Bu arada Özyeğin Üniversitesi marşını Havacılık Bölümü öğretim üyesi bir pilot yazmış.
Çok da güzel bir marş olmuş.
Törene girerken ebeveynler arasında çok sayıda başörtülü kadının bulunduğunu gözlemledim.
Kız öğrenciler arasında başörtülü sayısı az denilecek kadardı.
Acaba muhafazakar ailelerinin kızları başörtüsü takmıyor mu?
Veya o velilerin çoğunun çocukları erkek mi…
Hiç önemli bir şey değil. Hoşuma giden şey, diploma alan başı açık kızlar ile başörtülü kızlar ve erkekler arasındaki arkadaşça yakınlık çok etkileyiciydi.
Bir kere daha anladım ki, genç nesiller geçmişin bu büyük kavgasını çok ama çok aşmışlar.,
Onlar için artık başı açık veya örtülü ayırımı diye bir şey yok.
Ayrıca kep başı örtülü kızlara çok yakışıyor.
Tören Hukuk Fakültesini bitiren öğrencilerin diplomalarını alması ile tamamlandı.
Final müthiş oldu.
Çünkü mezun öğrencilere Anayasaya, Adalete, Laikliğe, Sosyal devlete ve İnsan Haklarına bağlılık yemini ettirildi.
Adalet…
Bu yıllarda en çok ihtiyacımız olan şey…
İlgilenenlere bu yeminin tam metnini de veriyorum.
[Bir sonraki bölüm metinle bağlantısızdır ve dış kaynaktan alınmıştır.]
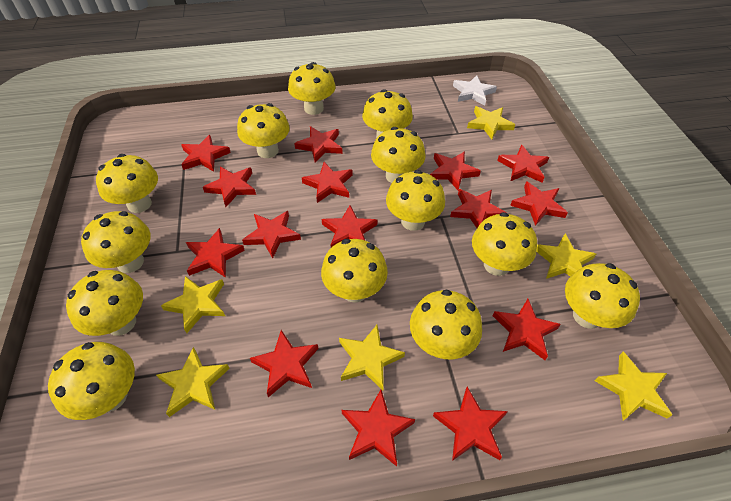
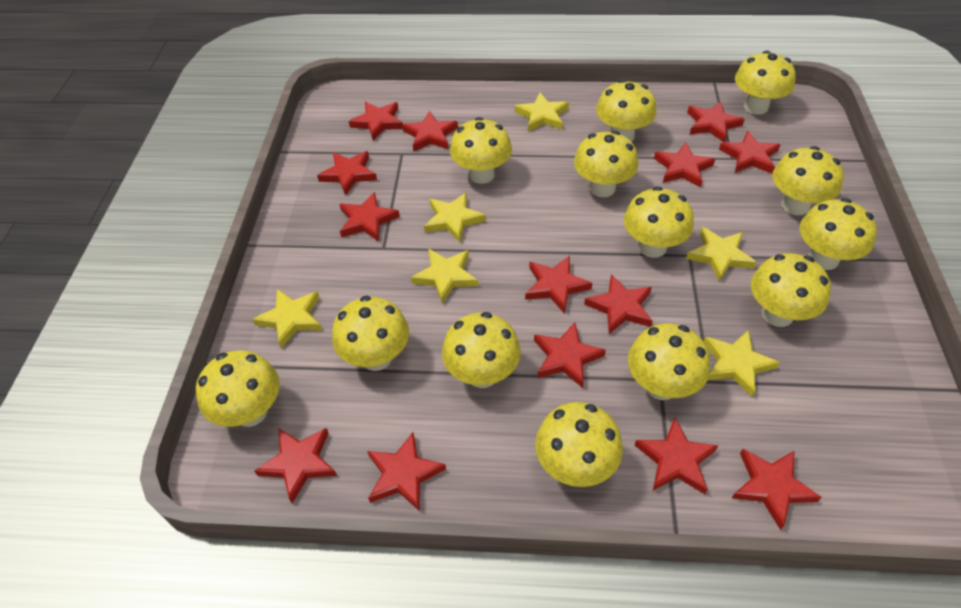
red star: [181,135,231,172] [186,228,245,278] [203,167,256,207] [242,211,301,258] [250,330,319,397] [294,126,343,162] [302,162,353,203] [322,205,377,248] [341,390,415,466] [430,152,481,190] [433,387,508,461] [450,189,506,228] [493,299,561,360] [497,145,549,183] [510,181,568,226] = 15 -> [254,428,337,503] [317,151,377,195] [339,192,400,242] [349,101,403,141] [367,432,446,511] [402,111,458,152] [525,256,592,314] [534,322,606,388] [584,274,653,334] [635,418,718,494] [654,143,715,188] [687,101,745,142] [719,130,780,174] [732,449,822,530] = 14
white star: [453,75,497,106] = 1 -> none = 0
“Aldığım bu Hukuk diplomasının bana kazandırdığı tüm hak ve yetkileri sadece adalet ve doğruluktan yana kullanacağıma, insan haklarını korumak için elimden geleni yapacağıma, insanlık onurunu her şeyin üstünde tutacağıma, yargı etiğine uygun olarak, mesleğimi doğruluk, dürüstlük ve eşitlik ilkelerine bağlı kalarak icra edeceğime, mesleğimin toplum içindeki saygınlığına gölge düşürmeyeceğime, ayrımcılık yapmayacağıma, hukuk dışında bir otorite tanımayacağıma ve hiçbir baskıya boyun eğmeyeceğime, Atatürk İlke ve Devrimleri doğrultusunda laik, sosyal ve demokratik Hukuk devleti ilkelerine sadık kalacağıma namusum ve şerefim üzerine and içerim.’’
Tören için kurulan sahnenin arkasında çok güzel bir dekor vardı.
Burada Atatürk’ün çok güzel bir portresi bulunuyordu.
O yazının altına da Cumhuriyet’in 100’ncü yılı için hazırlanmış bir logo konmuştu.
Tasarımı hazırlayanlar 100 rakamını sonsuz işareti gibi yapmışlardı.
100 rakamındaki ikinci sıfır ise Ayyıldız şeklinde çizilmişti.
Cumhuriyet’in bir yüzyılı ve Ayyıldız sonsuzlukla bütünleşmişti.
O logonun altında ise Atatürk’ün şu sözü yazılıydı:
“Ümidim gençliktedir…”
Törenden ben de işte bu duyguyla ayrıldım.